Artículo de El Confidencial:
Simpatizantes de Jair Bolsonaro celebran su victoria. (EFE)
Orbán, Farage, Trump, Salvini, Bolsonaro y en la retaguardia Le Pen, Wilders o Alternativa por Alemania. Denominemos como denominemos a este variopinto colectivo de políticos (nacionalismo, populismo de derechas, extrema derecha…), dos hechos son más o menos evidentes: primero, estos políticos no son en absoluto del agrado de la izquierda (aunque no solo desagradan a la izquierda) y, de hecho, esta tiende a calificarlos de amenaza frontal para nuestro sistema de libertades; segundo, todos ellos han accedido al poder (o tienen posibilidades de hacerlo) por mecanismos plenamente democráticos, esto es, fraguando directa o indirectamente el apoyo mayoritario de sus votantes o representantes.

***

# Instrucción dada 1
Imprime sin ningún cambio las líneas de las entradas que van desde la línea que contiene "genus: Leptophryne" hasta la línea que contiene "scientific name: Melanerpes aurifrons", ambas incluidas.
El texto y las entradas provienen de fuentes distintas.

# Entradas disponibles
***

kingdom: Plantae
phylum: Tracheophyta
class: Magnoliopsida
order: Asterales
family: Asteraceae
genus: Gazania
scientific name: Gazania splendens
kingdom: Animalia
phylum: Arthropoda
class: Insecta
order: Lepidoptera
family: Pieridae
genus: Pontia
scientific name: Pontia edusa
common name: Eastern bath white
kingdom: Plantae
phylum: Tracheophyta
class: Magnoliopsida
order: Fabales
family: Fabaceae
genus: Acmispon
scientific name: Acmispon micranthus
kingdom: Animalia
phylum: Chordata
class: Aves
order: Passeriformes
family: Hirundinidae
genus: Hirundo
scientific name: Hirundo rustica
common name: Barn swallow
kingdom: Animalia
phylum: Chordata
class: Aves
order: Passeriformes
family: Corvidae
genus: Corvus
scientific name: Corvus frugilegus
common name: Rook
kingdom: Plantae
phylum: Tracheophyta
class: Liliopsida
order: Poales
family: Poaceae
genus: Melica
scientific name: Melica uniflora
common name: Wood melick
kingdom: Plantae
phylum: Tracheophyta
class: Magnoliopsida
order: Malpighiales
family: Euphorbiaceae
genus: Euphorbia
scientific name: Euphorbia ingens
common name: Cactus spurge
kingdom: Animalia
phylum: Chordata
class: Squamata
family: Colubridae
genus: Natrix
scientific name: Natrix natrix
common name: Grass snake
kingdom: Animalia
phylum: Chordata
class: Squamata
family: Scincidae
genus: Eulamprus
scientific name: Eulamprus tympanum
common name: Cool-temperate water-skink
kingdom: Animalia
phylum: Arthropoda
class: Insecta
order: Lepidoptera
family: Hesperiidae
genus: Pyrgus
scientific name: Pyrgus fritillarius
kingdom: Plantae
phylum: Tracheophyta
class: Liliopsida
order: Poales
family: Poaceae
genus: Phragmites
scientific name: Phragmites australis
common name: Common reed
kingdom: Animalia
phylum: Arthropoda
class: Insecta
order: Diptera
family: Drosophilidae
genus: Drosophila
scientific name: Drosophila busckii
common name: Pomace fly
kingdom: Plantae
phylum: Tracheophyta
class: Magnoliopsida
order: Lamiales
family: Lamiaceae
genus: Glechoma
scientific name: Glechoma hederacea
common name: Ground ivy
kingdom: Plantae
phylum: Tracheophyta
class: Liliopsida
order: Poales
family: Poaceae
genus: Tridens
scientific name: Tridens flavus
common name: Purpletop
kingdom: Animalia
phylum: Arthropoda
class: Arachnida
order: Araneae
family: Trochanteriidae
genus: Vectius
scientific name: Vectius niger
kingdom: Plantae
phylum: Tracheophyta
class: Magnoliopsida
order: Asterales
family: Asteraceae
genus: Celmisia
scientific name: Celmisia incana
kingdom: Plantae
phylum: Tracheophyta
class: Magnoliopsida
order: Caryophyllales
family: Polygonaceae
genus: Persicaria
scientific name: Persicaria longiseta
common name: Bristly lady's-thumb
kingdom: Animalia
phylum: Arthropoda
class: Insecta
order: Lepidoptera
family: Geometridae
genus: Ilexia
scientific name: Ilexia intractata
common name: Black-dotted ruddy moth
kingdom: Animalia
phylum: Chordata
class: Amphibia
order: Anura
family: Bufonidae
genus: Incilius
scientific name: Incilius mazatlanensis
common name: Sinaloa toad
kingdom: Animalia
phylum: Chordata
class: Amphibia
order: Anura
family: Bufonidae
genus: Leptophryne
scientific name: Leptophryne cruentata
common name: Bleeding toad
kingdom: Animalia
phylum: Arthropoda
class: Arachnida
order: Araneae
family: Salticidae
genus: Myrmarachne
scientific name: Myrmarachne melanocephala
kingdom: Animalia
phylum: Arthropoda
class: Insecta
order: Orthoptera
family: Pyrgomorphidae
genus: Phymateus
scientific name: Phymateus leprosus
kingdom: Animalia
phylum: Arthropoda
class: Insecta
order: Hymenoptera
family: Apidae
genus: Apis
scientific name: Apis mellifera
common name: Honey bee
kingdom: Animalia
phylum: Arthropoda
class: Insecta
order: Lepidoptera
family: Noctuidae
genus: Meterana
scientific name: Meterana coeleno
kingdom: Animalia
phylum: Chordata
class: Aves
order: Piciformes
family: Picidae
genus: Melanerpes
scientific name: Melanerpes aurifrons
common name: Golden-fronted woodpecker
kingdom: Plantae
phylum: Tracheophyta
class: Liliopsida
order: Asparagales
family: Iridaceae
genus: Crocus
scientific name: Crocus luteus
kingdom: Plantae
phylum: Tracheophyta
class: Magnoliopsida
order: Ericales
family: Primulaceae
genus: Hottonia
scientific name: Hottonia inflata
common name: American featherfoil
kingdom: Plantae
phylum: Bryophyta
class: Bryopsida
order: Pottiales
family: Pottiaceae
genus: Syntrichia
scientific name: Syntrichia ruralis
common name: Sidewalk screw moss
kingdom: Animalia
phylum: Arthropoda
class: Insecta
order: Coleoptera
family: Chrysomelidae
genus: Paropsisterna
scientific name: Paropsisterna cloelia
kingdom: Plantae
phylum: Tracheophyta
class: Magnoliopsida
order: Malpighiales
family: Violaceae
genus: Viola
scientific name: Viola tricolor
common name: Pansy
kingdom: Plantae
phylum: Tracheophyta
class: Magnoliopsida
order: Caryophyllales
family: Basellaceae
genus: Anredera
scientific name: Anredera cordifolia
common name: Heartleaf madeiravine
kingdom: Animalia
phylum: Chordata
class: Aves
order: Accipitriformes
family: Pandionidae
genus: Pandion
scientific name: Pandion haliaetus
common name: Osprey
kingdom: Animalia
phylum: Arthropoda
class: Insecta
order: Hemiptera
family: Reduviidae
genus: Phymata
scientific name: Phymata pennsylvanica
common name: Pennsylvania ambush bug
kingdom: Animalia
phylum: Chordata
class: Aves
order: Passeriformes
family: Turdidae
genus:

***

# Instrucción dada 2
Devuelve completo y sin modificaciones el texto sobre los políticos nacionalistas y populistas de derecha.

# Resultado completo 1
genus: Leptophryne
scientific name: Leptophryne cruentata
common name: Bleeding toad
kingdom: Animalia
phylum: Arthropoda
class: Arachnida
order: Araneae
family: Salticidae
genus: Myrmarachne
scientific name: Myrmarachne melanocephala
kingdom: Animalia
phylum: Arthropoda
class: Insecta
order: Orthoptera
family: Pyrgomorphidae
genus: Phymateus
scientific name: Phymateus leprosus
kingdom: Animalia
phylum: Arthropoda
class: Insecta
order: Hymenoptera
family: Apidae
genus: Apis
scientific name: Apis mellifera
common name: Honey bee
kingdom: Animalia
phylum: Arthropoda
class: Insecta
order: Lepidoptera
family: Noctuidae
genus: Meterana
scientific name: Meterana coeleno
kingdom: Animalia
phylum: Chordata
class: Aves
order: Piciformes
family: Picidae
genus: Melanerpes
scientific name: Melanerpes aurifrons

# Resultado completo 2
Artículo de El Confidencial:
Simpatizantes de Jair Bolsonaro celebran su victoria. (EFE)
Orbán, Farage, Trump, Salvini, Bolsonaro y en la retaguardia Le Pen, Wilders o Alternativa por Alemania. Denominemos como denominemos a este variopinto colectivo de políticos (nacionalismo, populismo de derechas, extrema derecha…), dos hechos son más o menos evidentes: primero, estos políticos no son en absoluto del agrado de la izquierda (aunque no solo desagradan a la izquierda) y, de hecho, esta tiende a calificarlos de amenaza frontal para nuestro sistema de libertades; segundo, todos ellos han accedido al poder (o tienen posibilidades de hacerlo) por mecanismos plenamente democráticos, esto es, fraguando directa o indirectamente el apoyo mayoritario de sus votantes o representantes.